(Stored items from a collection)
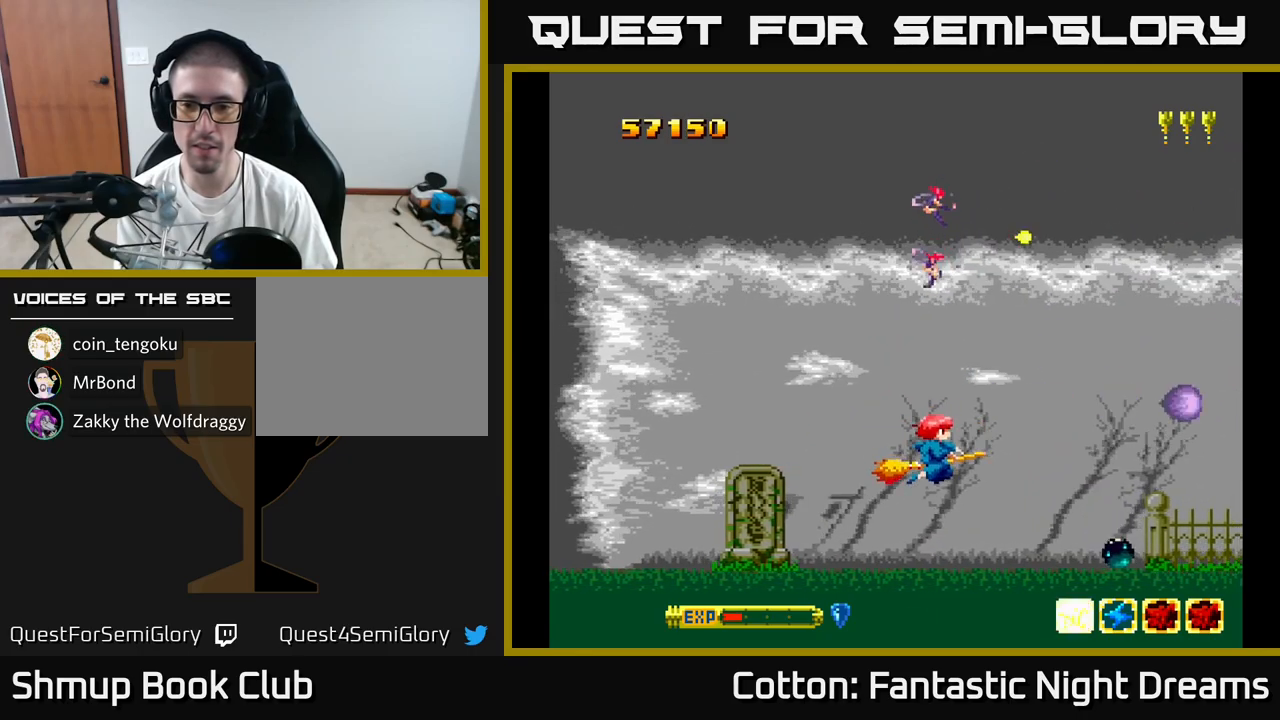
{"buttons": ["B", "Y", "DPAD_UP"], "right_stick": "center", "events": [[100, "DPAD_RIGHT", "down"], [133, "DPAD_DOWN", "up"], [150, "DPAD_RIGHT", "up"], [150, "DPAD_UP", "down"]]}
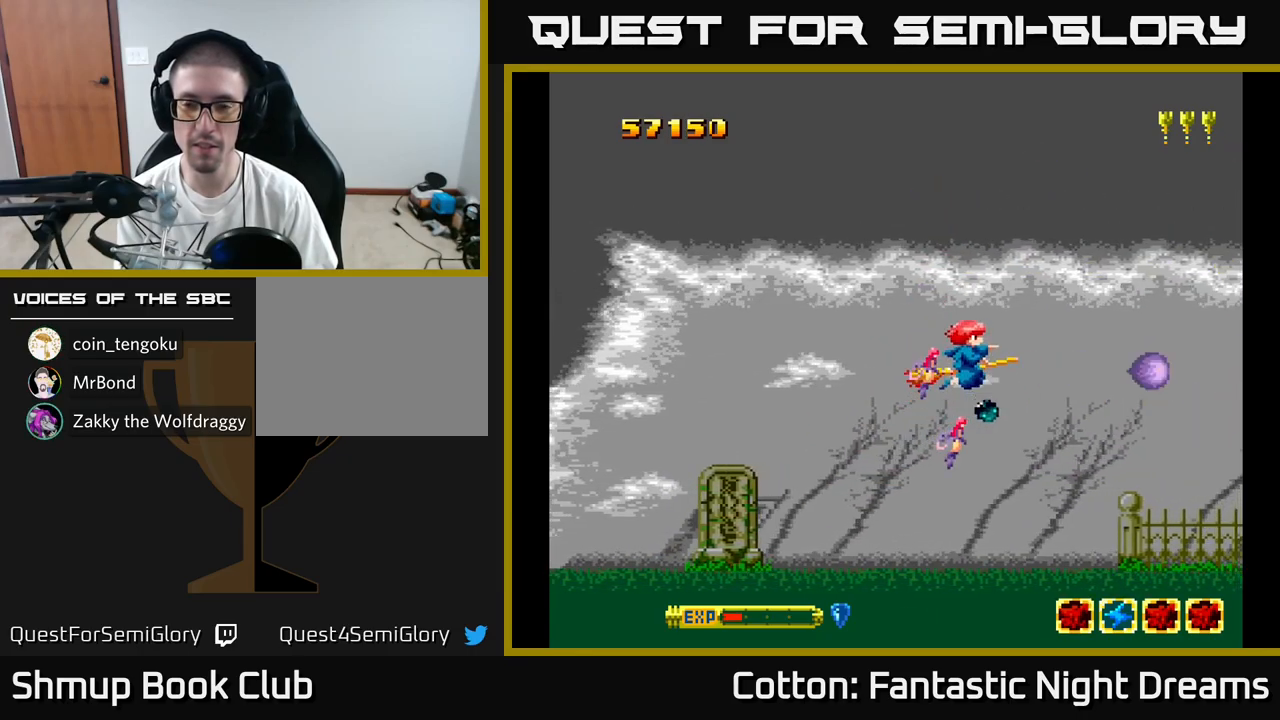
{"buttons": ["B", "Y", "DPAD_UP"], "right_stick": "center", "events": []}
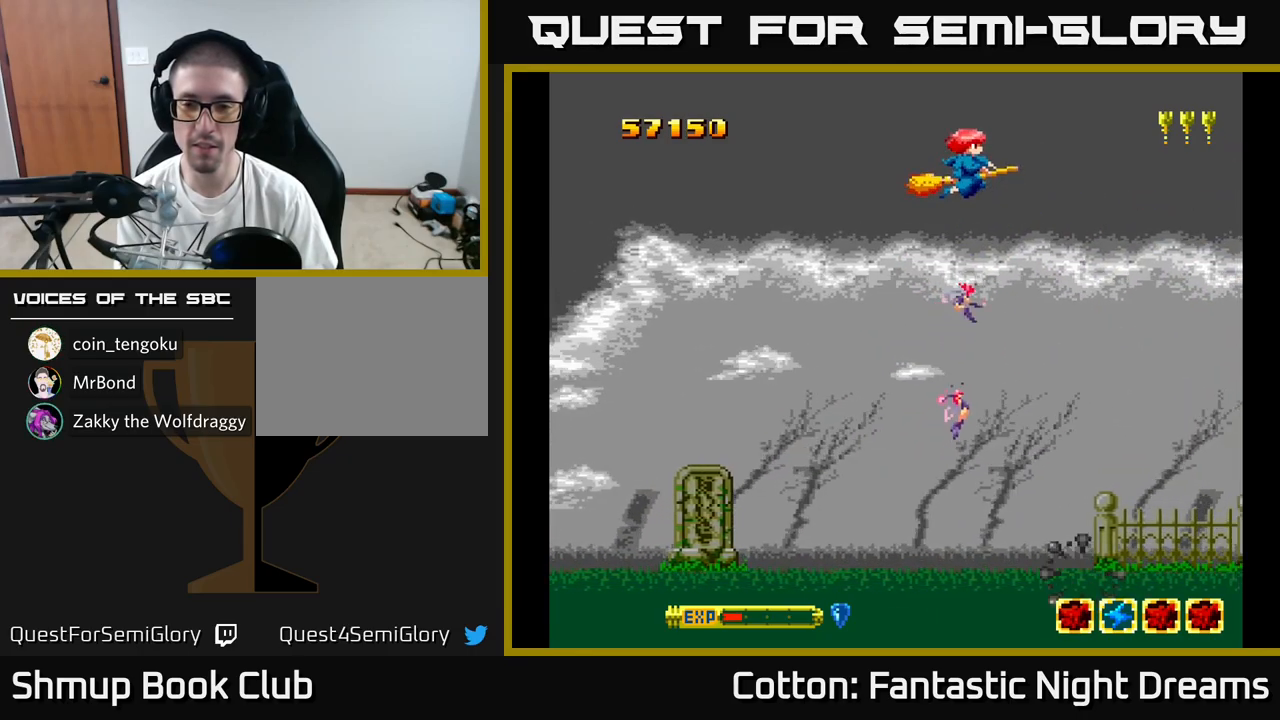
{"buttons": ["B", "Y", "DPAD_DOWN"], "right_stick": "center", "events": [[83, "DPAD_UP", "up"], [133, "DPAD_DOWN", "down"]]}
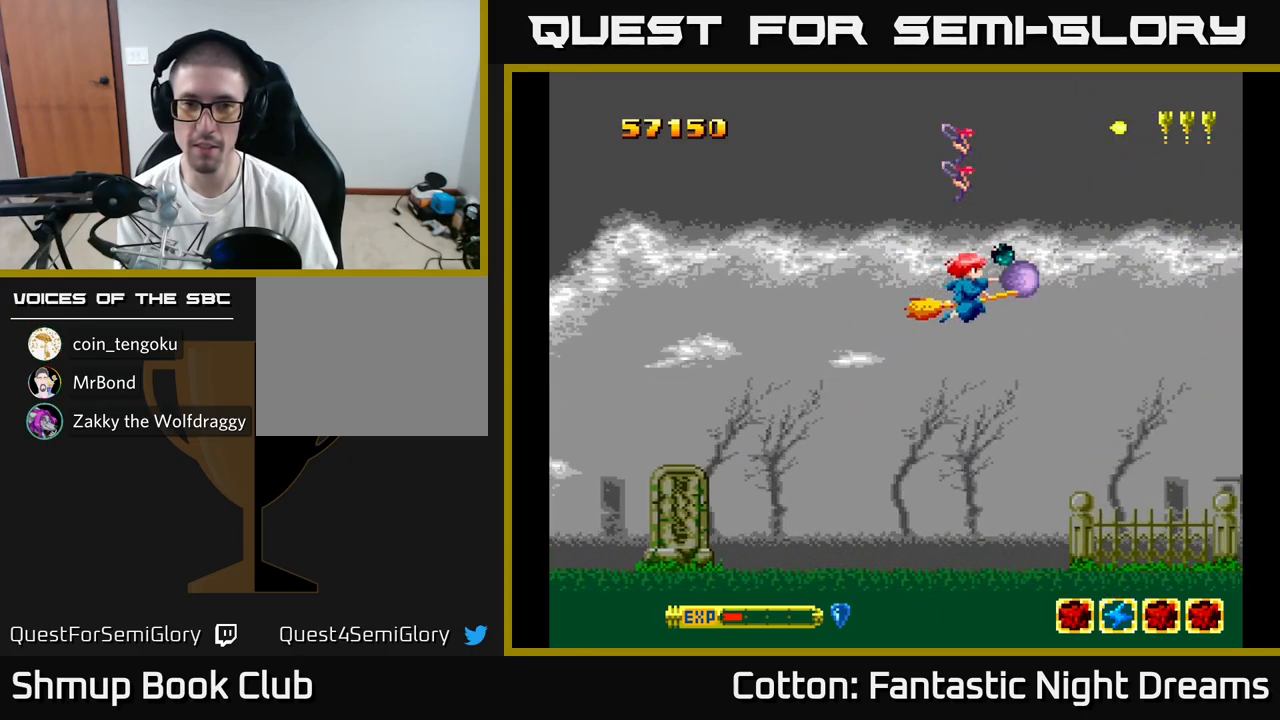
{"buttons": ["B", "Y", "DPAD_DOWN"], "right_stick": "center", "events": []}
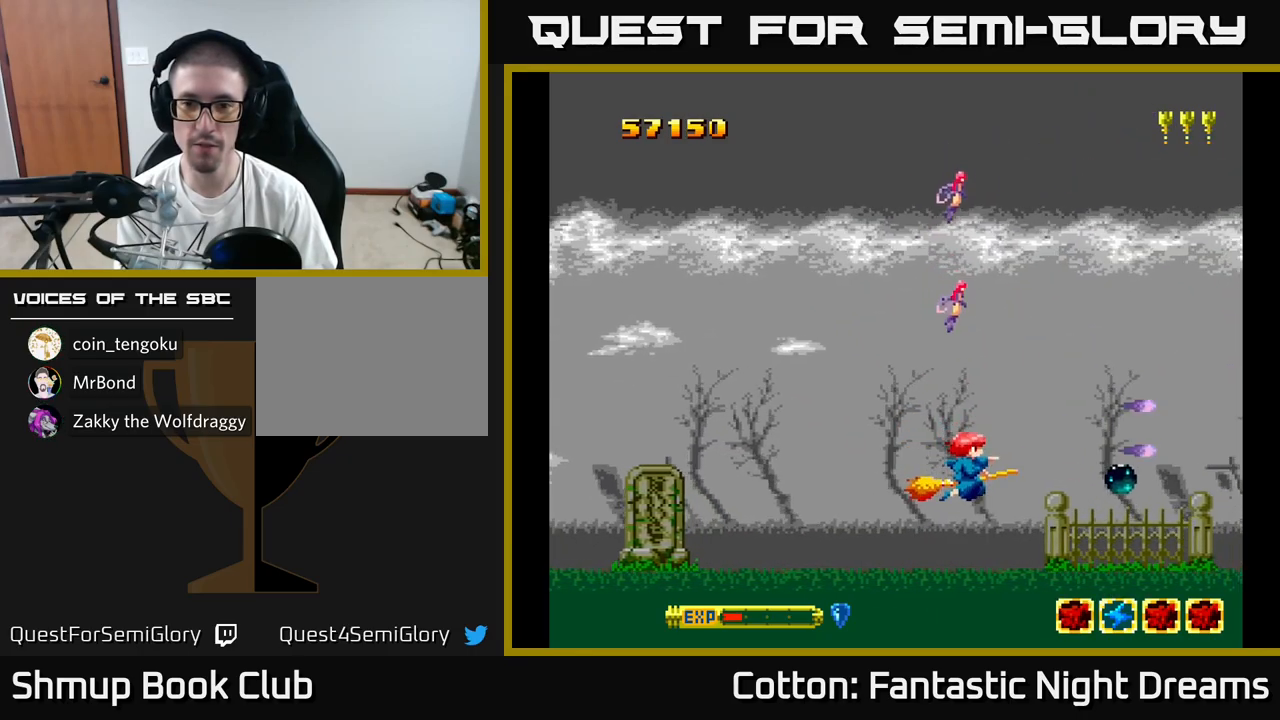
{"buttons": ["Y", "DPAD_UP"], "right_stick": "center", "events": [[50, "DPAD_DOWN", "up"], [100, "B", "up"], [133, "DPAD_UP", "down"]]}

| Task to complete |
Your answer must be an exact repeat of all the records, minus the pictures.

| Answer box |
{"buttons": ["B", "Y", "DPAD_UP"], "right_stick": "center", "events": [[100, "DPAD_RIGHT", "down"], [133, "DPAD_DOWN", "up"], [150, "DPAD_RIGHT", "up"], [150, "DPAD_UP", "down"]]}
{"buttons": ["B", "Y", "DPAD_UP"], "right_stick": "center", "events": []}
{"buttons": ["B", "Y", "DPAD_DOWN"], "right_stick": "center", "events": [[83, "DPAD_UP", "up"], [133, "DPAD_DOWN", "down"]]}
{"buttons": ["B", "Y", "DPAD_DOWN"], "right_stick": "center", "events": []}
{"buttons": ["Y", "DPAD_UP"], "right_stick": "center", "events": [[50, "DPAD_DOWN", "up"], [100, "B", "up"], [133, "DPAD_UP", "down"]]}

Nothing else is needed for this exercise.